2015 President Obama removed Cuba from the State Department list of state sponsors of terrorism and Cuba established banking ties. The U. S. and Cuba restored diplomatic relations and open embassies in Havana and Washington, D.C.
2016 President Obama is the first sitting U.S. president since 1928 to visit Cuba. The first commercial flights between the U.S. and Cuba since 1962 are reinstated. Raul Castro announced the death of his brother Fidel Castro. U.S. eased a number of trade restrictions with Cuba. Cuba and the European Union agreed to normalize relations.
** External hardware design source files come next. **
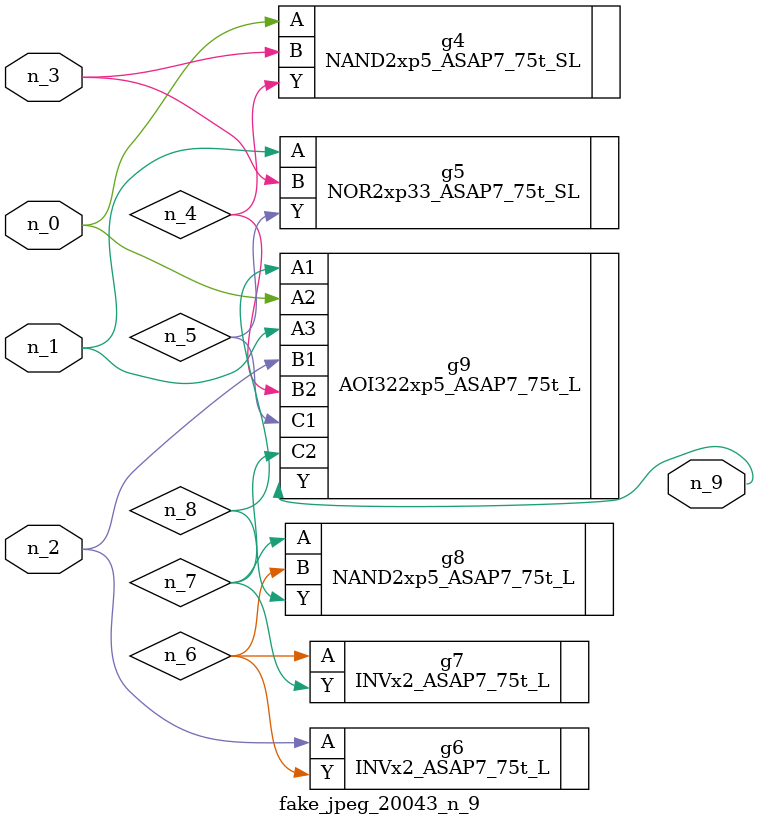
<source format=v>
module fake_jpeg_20043_n_9 (n_0, n_3, n_2, n_1, n_9);

input n_0;
input n_3;
input n_2;
input n_1;

output n_9;

wire n_4;
wire n_8;
wire n_6;
wire n_5;
wire n_7;

NAND2xp5_ASAP7_75t_SL g4 ( 
.A(n_0),
.B(n_3),
.Y(n_4)
);

NOR2xp33_ASAP7_75t_SL g5 ( 
.A(n_1),
.B(n_3),
.Y(n_5)
);

INVx2_ASAP7_75t_L g6 ( 
.A(n_2),
.Y(n_6)
);

INVx2_ASAP7_75t_L g7 ( 
.A(n_6),
.Y(n_7)
);

NAND2xp5_ASAP7_75t_L g8 ( 
.A(n_7),
.B(n_6),
.Y(n_8)
);

AOI322xp5_ASAP7_75t_L g9 ( 
.A1(n_8),
.A2(n_0),
.A3(n_1),
.B1(n_2),
.B2(n_4),
.C1(n_5),
.C2(n_7),
.Y(n_9)
);


endmodule
</source>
Cuba legalized small businesses as part of economic reforms.
2017 President Obama announced the end of the “wet foot/dry foot policy.” President Donald Trump proclaimed changes in U.S. policy toward Cuba, including prohibiting U.S. business transactions with Cuban state enterprises linked with the military and eliminating individual people to people travel to Cuba. Washington ended long standing policy which grants Cuban immigrants the right to remain in the U.S. without a visa. Following some attacks against personnel assigned to the U.S. embassy in Havana, the State Department ordered the departure of non-emergency personnel from its embassy and expelled fifteen officials from the Cuban embassy in D.C.
2018 Miguel Díaz-Canel was appointed President of the Cuban Council of State and Ministers. Raul Castro remains as Secretary General of the Communist Party and Maximum Leader of the Cuban Government.